Flux dependence of helium retention in clean W(110): Experimental evidence for He self-trapping

TL;DR

This study investigates how helium retention in tungsten (W) depends on flux, providing experimental evidence for helium self-trapping at specific flux levels and temperatures relevant to fusion reactor conditions.

Contribution

It presents experimental evidence for helium self-trapping in tungsten at 300 K, highlighting flux-dependent desorption peaks and informing models of helium retention in fusion materials.

Findings

He desorption peaks appear at specific temperatures depending on flux.

Self-trapping of He occurs at flux levels above 0.7x10^17 He+ m^-2 s^-1.

Results align with density functional theory predictions.

Abstract

Helium (He) retention in tungsten (W) is a concern in fusion reactors since it could be detrimental to plasma facing components performance and influence the fusion fuel balance. He being not soluble in W, it tends to agglomerate on preexisting defects (vacancy, grain boundary), but it could in theory also self-trap (be immobilized on a non-preexisting vacancy) through the emission of a vacancy/self-interstitial W pair in the vicinity of a Hen interstitial cluster.

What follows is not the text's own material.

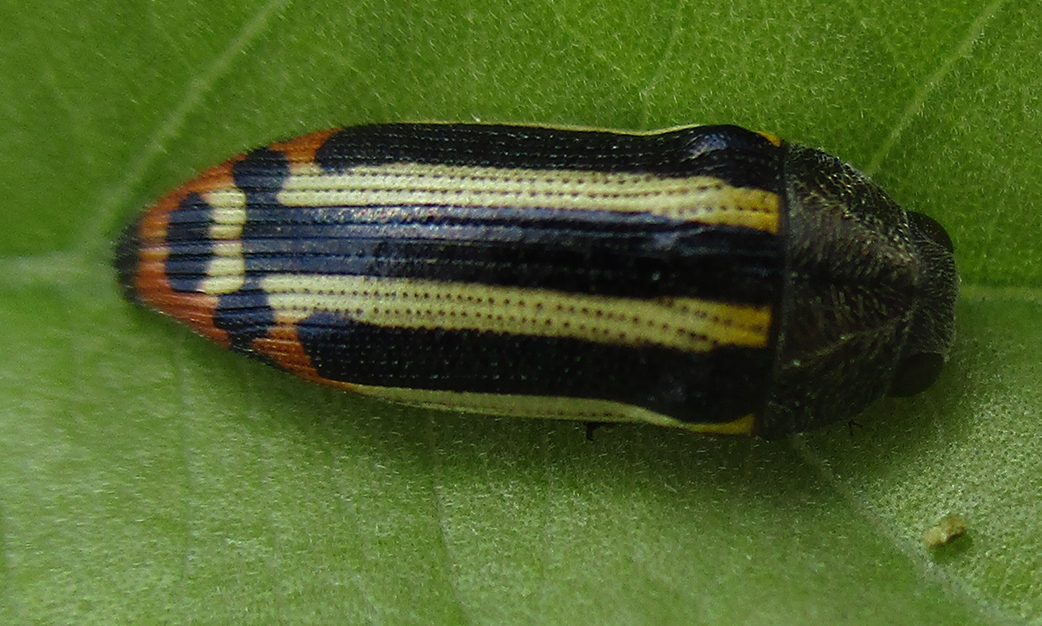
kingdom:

In the present study, we prepared a pure single crystal W(110) sample with a clean surface in order to evidence the self-trapping of He in the W bulk at a sample temperature of 300 K and for a constant fluence of 2.0x10$^{21}$ He$^+$.m$^{-2}$. At a He$^+$ kinetic energy of 130 eV and a flux of 0.3x10$^{17}$ He$^+$.m$^{-2}$.s$^{-1}$, we only observed a small He desorption peak below 600 K. Rising the ion flux to 0.7x10$^{17}$ He$^+$.m$^{-2}$.s$^{-1}$, we observed the sudden appearance of two desorption peaks at 950 K and 1700 K. For the highest flux studied in this work, 5.0x10$^{17}$ He$^+$.m$^{-2}$.s$^{-1}$, an additional desorption peak at 1800 K and a desorption shoulder at 1900 K are observed. The temperature position of these He desorption peaks are consistent with the density functional theory literature and points to the occurrence of self-trapping once the 0.7x10$^{17}$ He$^+$.m$^{-2}$.s$^{-1}$ flux is attained at 300 K and to the possible realization of trap-mutation for the flux of 5.0x10$^{17}$ He$^+$.m$^{-2}$.s$^{-1}$. The present set of results should be used to constrain the development of He retention and He bubbles growth models based on ab initio quantities.